In return, and as part of a broader informal U.S.-mediated deal with the Palestinians to reduce tensions ahead of Ramadan, which will begin on March 22 or 23, Israel reportedly agreed to postpone for several months the approval of additional construction in Judea and Samaria, delay planned demolitions of Palestinian homes built without permits in eastern Jerusalem, curb evictions of Palestinians in illegal housing, and reduce the number of IDF raids in Palestinian cities.

Israel will also significantly curb Jewish access to the Temple Mount during Ramadan, according to the Kan public broadcaster.

Israeli Prime Minister Benjamin Netanyahu announced earlier Monday that his government will not advance plans to legalize outposts in Judea and Samaria for the next few months, without specifying a precise timeframe. The move does not apply to the recent decision to authorize nine such communities made in response to a series of deadly terrorist attacks in Jerusalem.
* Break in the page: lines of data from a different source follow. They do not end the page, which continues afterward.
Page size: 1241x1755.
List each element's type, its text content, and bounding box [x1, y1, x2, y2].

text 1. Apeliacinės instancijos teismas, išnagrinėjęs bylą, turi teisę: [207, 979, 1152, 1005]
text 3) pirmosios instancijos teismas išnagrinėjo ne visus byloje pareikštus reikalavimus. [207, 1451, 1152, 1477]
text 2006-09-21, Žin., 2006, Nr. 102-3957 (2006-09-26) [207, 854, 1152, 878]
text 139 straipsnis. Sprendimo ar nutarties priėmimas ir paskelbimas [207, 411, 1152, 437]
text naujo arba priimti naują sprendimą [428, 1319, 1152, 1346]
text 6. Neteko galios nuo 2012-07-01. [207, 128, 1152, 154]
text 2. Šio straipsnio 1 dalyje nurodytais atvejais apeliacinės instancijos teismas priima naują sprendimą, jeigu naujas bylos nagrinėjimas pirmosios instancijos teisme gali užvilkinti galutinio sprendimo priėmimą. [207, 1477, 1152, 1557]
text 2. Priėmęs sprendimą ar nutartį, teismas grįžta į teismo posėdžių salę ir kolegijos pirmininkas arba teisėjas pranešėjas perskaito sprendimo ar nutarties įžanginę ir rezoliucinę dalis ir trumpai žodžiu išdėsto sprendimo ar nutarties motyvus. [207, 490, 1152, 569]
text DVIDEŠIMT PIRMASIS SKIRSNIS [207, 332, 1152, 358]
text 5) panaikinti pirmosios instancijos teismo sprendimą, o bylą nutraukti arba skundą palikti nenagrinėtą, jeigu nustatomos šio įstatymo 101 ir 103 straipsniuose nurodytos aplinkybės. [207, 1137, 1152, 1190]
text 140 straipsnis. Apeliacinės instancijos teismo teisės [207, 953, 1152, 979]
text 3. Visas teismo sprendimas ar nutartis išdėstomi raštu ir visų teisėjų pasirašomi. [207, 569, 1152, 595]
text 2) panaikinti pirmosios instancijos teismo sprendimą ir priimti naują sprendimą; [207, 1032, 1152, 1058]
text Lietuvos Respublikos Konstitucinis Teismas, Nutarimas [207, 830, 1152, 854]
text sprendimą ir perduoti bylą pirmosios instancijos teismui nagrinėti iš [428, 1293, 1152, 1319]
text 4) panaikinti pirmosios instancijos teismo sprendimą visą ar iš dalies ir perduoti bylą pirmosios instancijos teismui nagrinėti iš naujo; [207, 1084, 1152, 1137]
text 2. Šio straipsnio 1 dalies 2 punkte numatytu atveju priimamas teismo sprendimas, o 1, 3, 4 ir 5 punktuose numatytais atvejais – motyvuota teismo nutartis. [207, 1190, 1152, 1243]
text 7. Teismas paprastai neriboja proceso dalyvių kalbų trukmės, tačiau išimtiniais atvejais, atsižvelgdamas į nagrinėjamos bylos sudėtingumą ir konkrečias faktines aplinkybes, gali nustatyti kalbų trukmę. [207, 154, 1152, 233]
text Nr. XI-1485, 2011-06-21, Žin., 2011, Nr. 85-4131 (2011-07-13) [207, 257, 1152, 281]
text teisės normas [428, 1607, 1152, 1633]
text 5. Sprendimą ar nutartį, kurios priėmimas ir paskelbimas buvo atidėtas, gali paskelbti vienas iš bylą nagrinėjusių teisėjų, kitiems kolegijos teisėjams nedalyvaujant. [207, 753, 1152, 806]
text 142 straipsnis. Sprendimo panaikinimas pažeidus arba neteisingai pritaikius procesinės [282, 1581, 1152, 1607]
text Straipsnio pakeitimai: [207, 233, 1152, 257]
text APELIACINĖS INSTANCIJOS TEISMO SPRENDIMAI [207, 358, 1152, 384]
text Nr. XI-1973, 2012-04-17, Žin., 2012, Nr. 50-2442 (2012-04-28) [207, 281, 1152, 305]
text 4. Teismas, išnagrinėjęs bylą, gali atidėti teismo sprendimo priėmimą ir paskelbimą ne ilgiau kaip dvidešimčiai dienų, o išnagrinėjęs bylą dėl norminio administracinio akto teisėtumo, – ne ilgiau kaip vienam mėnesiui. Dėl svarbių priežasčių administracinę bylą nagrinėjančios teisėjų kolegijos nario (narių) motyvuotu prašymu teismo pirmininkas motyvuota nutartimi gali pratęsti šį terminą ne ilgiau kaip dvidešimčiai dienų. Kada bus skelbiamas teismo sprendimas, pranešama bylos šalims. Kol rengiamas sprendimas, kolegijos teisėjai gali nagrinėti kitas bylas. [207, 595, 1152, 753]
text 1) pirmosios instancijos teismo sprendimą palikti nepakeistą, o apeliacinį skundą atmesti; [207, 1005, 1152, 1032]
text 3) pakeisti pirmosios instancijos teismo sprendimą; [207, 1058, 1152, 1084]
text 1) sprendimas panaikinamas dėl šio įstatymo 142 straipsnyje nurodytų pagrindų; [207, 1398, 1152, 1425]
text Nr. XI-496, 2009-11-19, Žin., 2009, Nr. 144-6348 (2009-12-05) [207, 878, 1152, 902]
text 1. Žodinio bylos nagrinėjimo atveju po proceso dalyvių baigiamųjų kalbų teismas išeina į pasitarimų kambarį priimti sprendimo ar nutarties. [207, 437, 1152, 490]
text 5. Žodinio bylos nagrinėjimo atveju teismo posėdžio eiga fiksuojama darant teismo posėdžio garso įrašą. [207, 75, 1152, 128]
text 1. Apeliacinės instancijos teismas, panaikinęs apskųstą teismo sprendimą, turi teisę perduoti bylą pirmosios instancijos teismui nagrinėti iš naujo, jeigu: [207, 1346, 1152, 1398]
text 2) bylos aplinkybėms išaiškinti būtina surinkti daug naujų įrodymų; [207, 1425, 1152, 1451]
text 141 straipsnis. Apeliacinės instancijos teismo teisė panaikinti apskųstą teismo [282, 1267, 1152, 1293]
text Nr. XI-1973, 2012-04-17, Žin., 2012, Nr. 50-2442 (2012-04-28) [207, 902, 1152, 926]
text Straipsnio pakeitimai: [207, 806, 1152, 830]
U.S. Secretary of State Antony Blinken spoke with both Netanyahu and P.A. head Mahmoud Abbas on Saturday, reaffirming to both leaders Washington’s “commitment to a negotiated two-state solution and opposition to policies that endanger its viability,” according to the State Department.

Blinken also “underscored the urgent need for Israelis and Palestinians to take steps that restore calm, and [the Biden administration’s] strong opposition to unilateral measures that would further escalate tensions.”